[Data extracted from a collection]
——————————

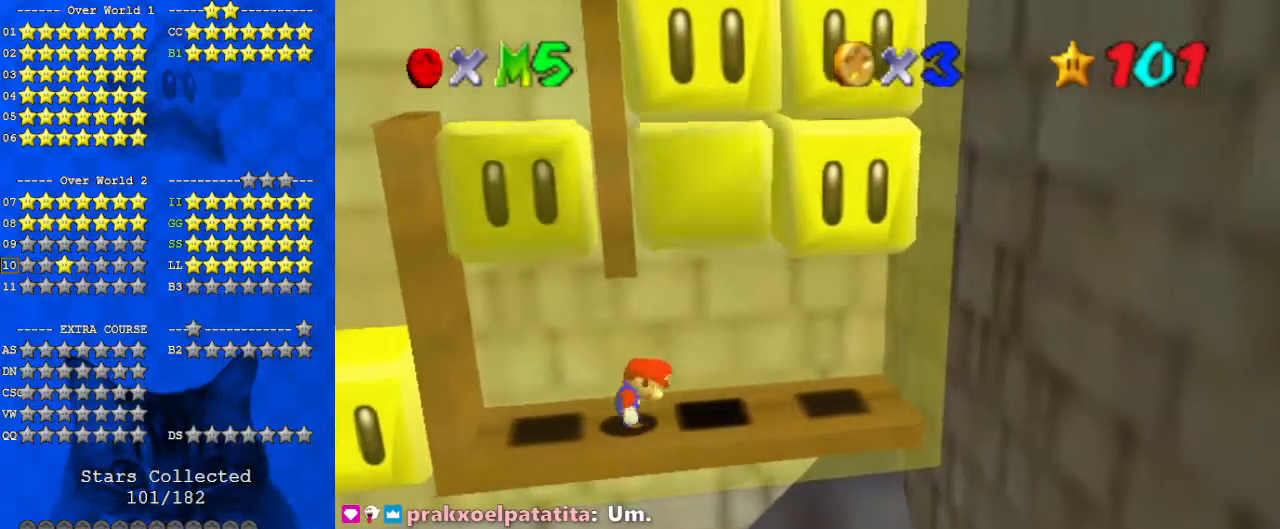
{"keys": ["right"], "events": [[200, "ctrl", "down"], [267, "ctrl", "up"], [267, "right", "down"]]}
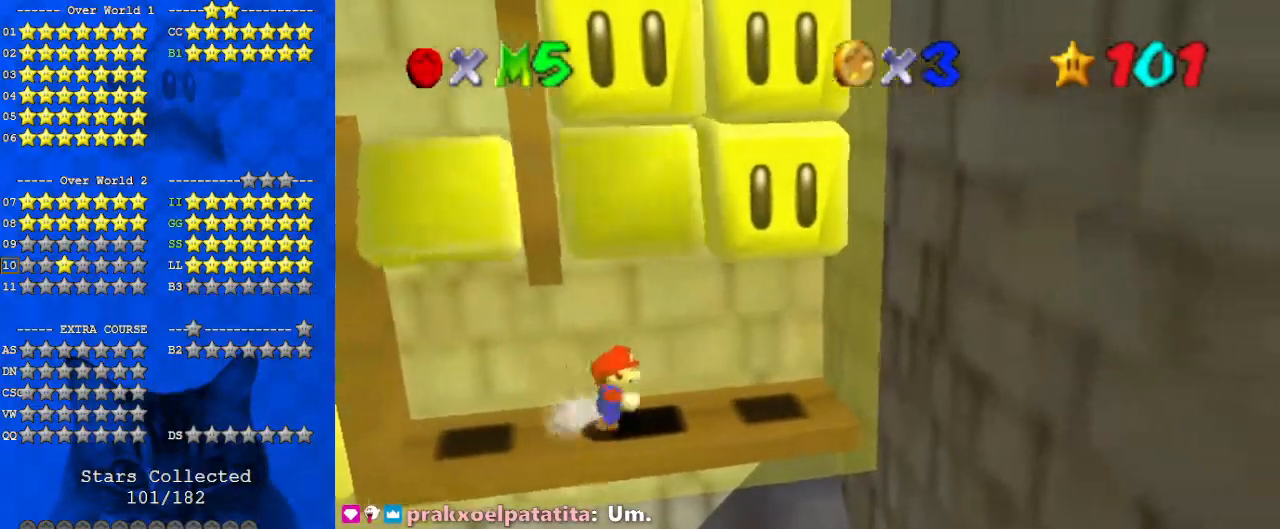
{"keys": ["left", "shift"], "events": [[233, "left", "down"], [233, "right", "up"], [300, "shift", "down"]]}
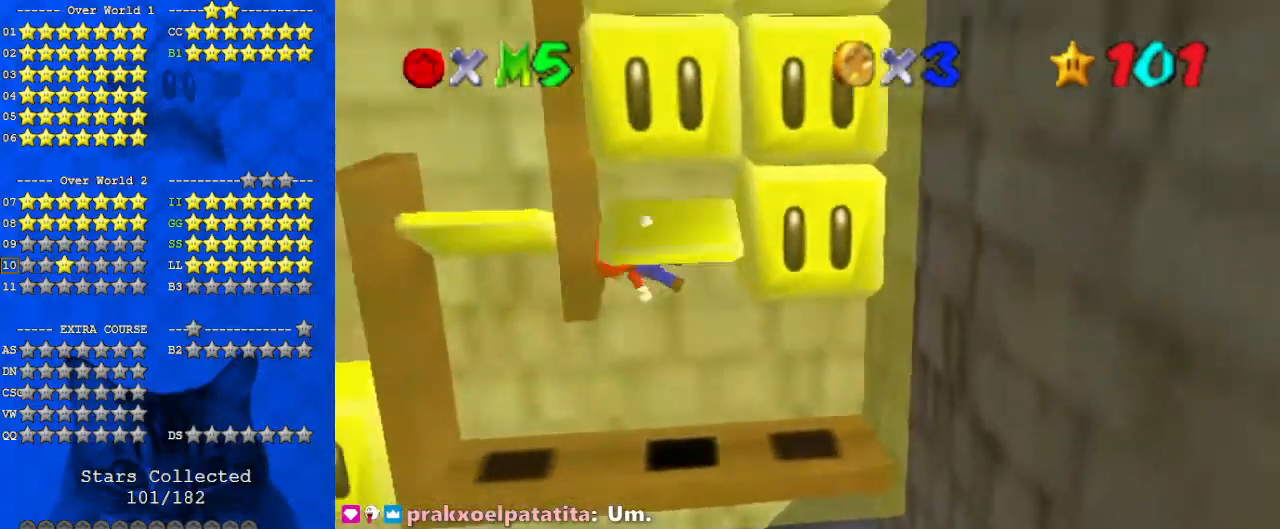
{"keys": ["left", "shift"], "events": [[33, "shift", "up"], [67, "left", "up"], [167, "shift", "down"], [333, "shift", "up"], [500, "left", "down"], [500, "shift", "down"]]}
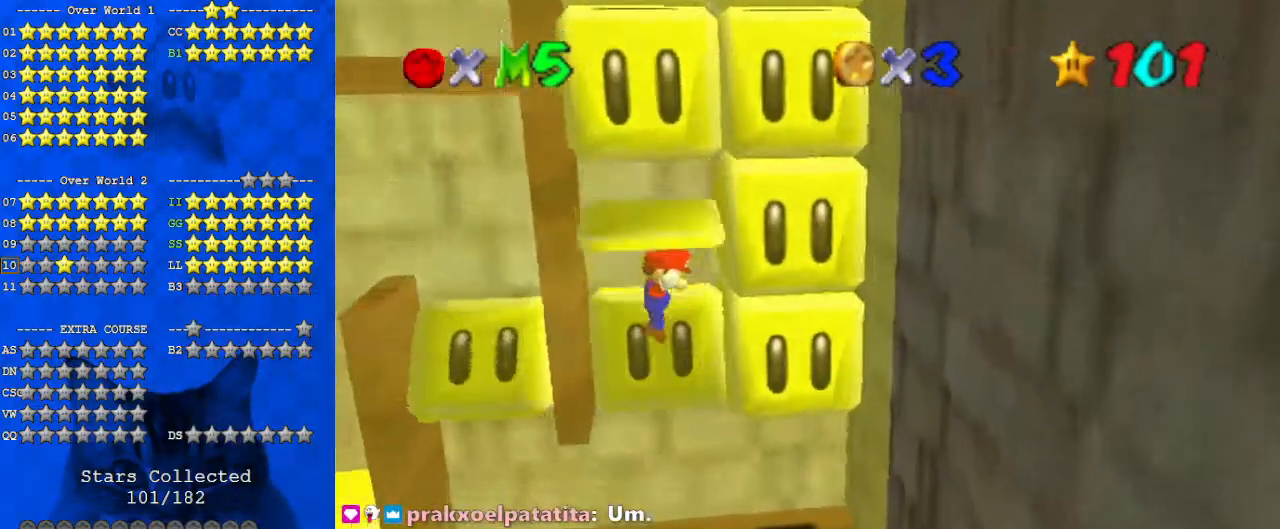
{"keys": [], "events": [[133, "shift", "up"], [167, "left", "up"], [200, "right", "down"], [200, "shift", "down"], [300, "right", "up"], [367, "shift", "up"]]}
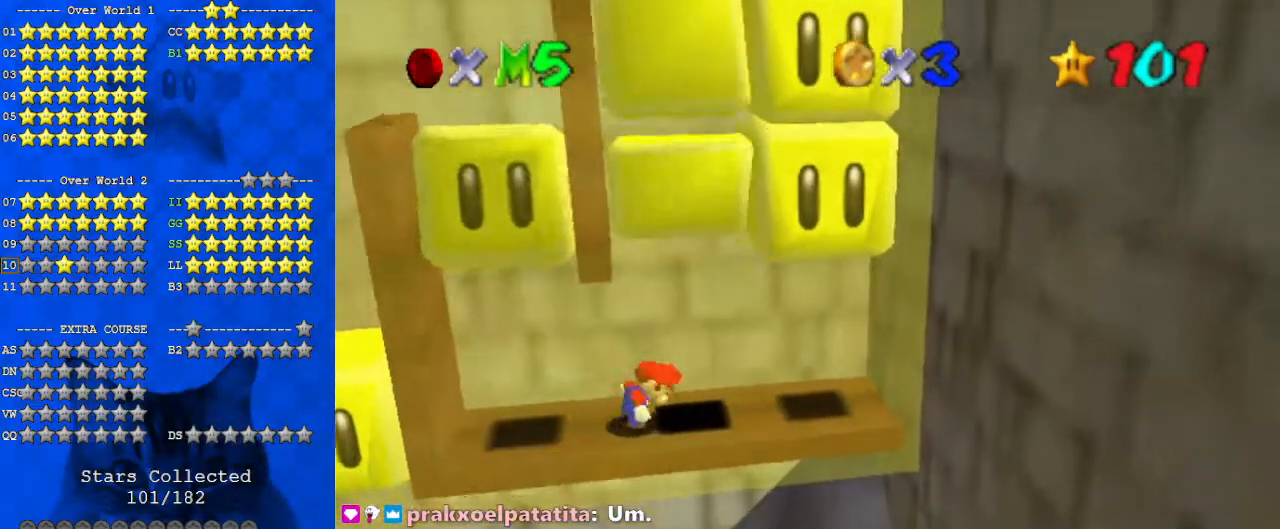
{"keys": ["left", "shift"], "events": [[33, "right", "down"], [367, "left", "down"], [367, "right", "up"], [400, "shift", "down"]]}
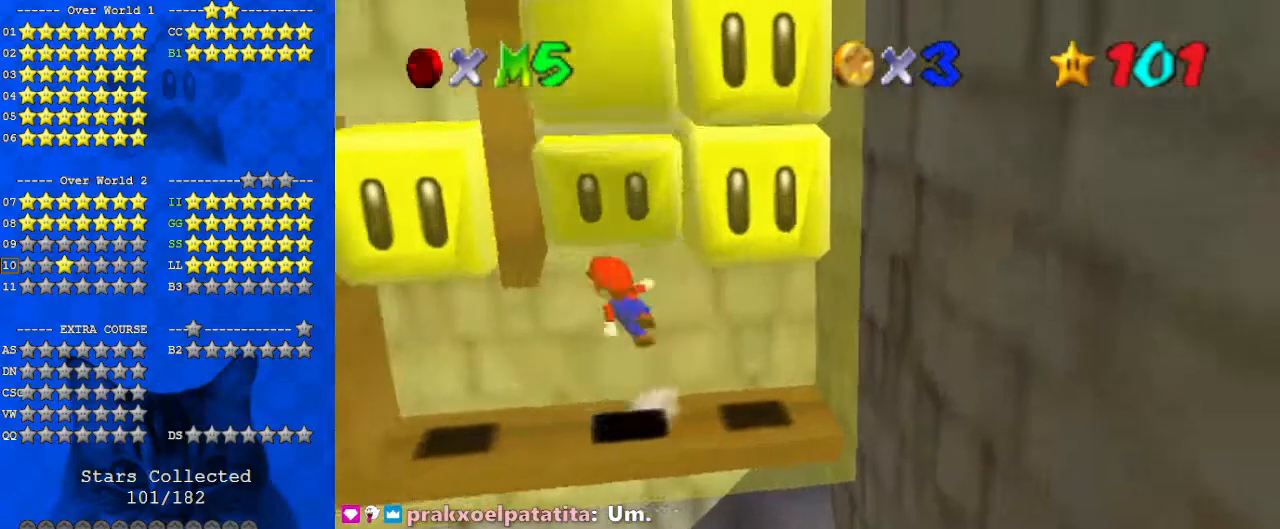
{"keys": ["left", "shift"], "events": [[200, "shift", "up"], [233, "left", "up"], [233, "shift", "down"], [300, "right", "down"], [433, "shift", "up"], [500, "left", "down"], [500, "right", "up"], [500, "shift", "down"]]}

——————————

**What you have to do**.
Please transcribe every entry exactly as written, leaving the pictures out.

**Answer to this task**.
{"keys": ["right"], "events": [[200, "ctrl", "down"], [267, "ctrl", "up"], [267, "right", "down"]]}
{"keys": ["left", "shift"], "events": [[233, "left", "down"], [233, "right", "up"], [300, "shift", "down"]]}
{"keys": ["left", "shift"], "events": [[33, "shift", "up"], [67, "left", "up"], [167, "shift", "down"], [333, "shift", "up"], [500, "left", "down"], [500, "shift", "down"]]}
{"keys": [], "events": [[133, "shift", "up"], [167, "left", "up"], [200, "right", "down"], [200, "shift", "down"], [300, "right", "up"], [367, "shift", "up"]]}
{"keys": ["left", "shift"], "events": [[33, "right", "down"], [367, "left", "down"], [367, "right", "up"], [400, "shift", "down"]]}
{"keys": ["left", "shift"], "events": [[200, "shift", "up"], [233, "left", "up"], [233, "shift", "down"], [300, "right", "down"], [433, "shift", "up"], [500, "left", "down"], [500, "right", "up"], [500, "shift", "down"]]}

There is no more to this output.